About me
About me
I am a historian of modern South Asia and of decolonization, and am Assistant Professor of History at Claremont McKenna College. I received my PhD from the University of Chicago in 2019. My research and teaching interests lie at the intersections of history, literature, political theory, and moral philosophy. At this point of time, the central problem that vexes me is that of the nation-state in South Asia, and my research examines the good and the bad (mainly the bad) of nationalism.
So is there a way out?
My book Bengal Undivided: Language and the Limits of Nationalism in South Asia (in progress) aims to provide a new account of the Hindu-Muslim relationship in South Asia through a renewed attention to the politics of language. Traditional accounts of this relationship frame it in terms of enmity and competing religious nationalisms culminating in the Partition of 1947. By focusing on Bengali as a shared language on which a shared sense of community could be forged, I uncover a hidden history of friendship and collaboration that helped to generate new possibilities across three nation-states (India, Pakistan, and Bangladesh) over the course of the twentieth century. The book is based on my dissertation Philology and the Politics of Language: The Case of Bengali, 1893-1955, which won the Sardar Patel Award, awarded by UCLA, for best doctoral dissertation on any aspect of modern India - social sciences, humanities, education and fine arts.

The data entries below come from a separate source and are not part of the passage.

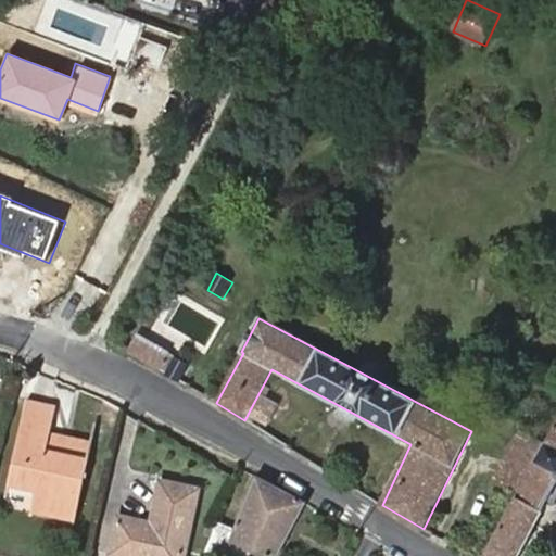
[(141,335),(129,354),(158,370),(169,350),(141,335)]
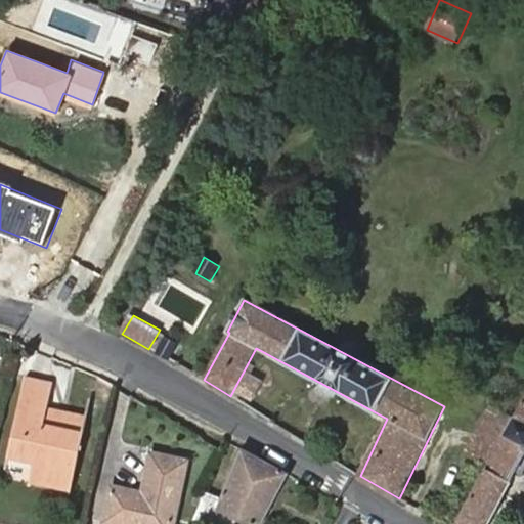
[(156,352),(169,360),(178,344),(165,338),(156,352)]
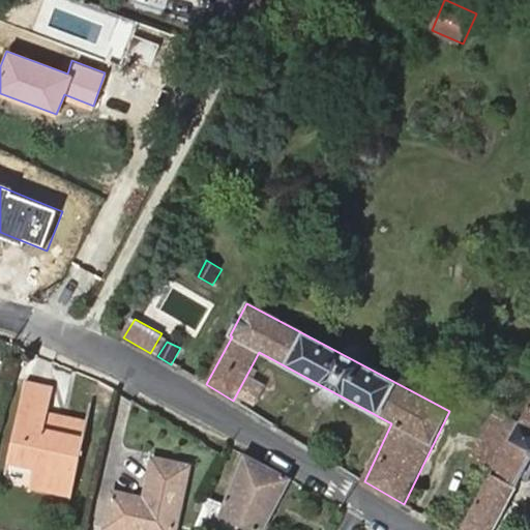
[(23,487),(69,497),(85,430),(49,420),(51,410),(56,387),(26,379),(8,455),(29,461),(23,487)]
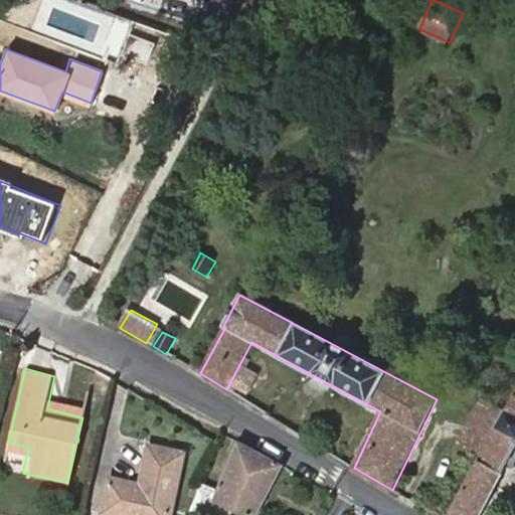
[(478,414),(497,421),(504,404),(484,397),(478,414)]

An article "From Fascism to Famine: Complicity, conscience, and the narrative of "peasant passivity" in Bengal, 1941-1945" is forthcoming in a special issue of Modern Asian Studies (World War II in South Asia). It examines how bourgeois intellectuals, associated with the Anti-Fascist Writers’ and Artists’ Association, decentred the peasantry through their narrativization of the 1943 Bengal famine.
My essay "How to be Political without Being Polemical: The Debate between Bankimchandra Chattopadhyay and Rabindranath Tagore over the Kṛṣṇacaritra" explores my interest in the long lives of Sanskrit epic literature. When two Bengalis fell out over the elusive figure of Krishna (philologically) in the 19th century, they symbolised two distinct modern approaches in thinking about the Mahābhārata––as history, and as literature. This essay is part of the anthology Many Mahabharatas, edited by Nell Shapiro Hawley and Sohini Sarah Pillai and published by SUNY Press in 2021.
Of the dead people I love and am inspired by, two are Italians (Piero Pasolini and Antonio Gramsci), and some are Bengali (this includes Rabindranath Tagore and Kazi Nazrul Islam.) Other than historical research, I am also interested in translation and in writing fiction.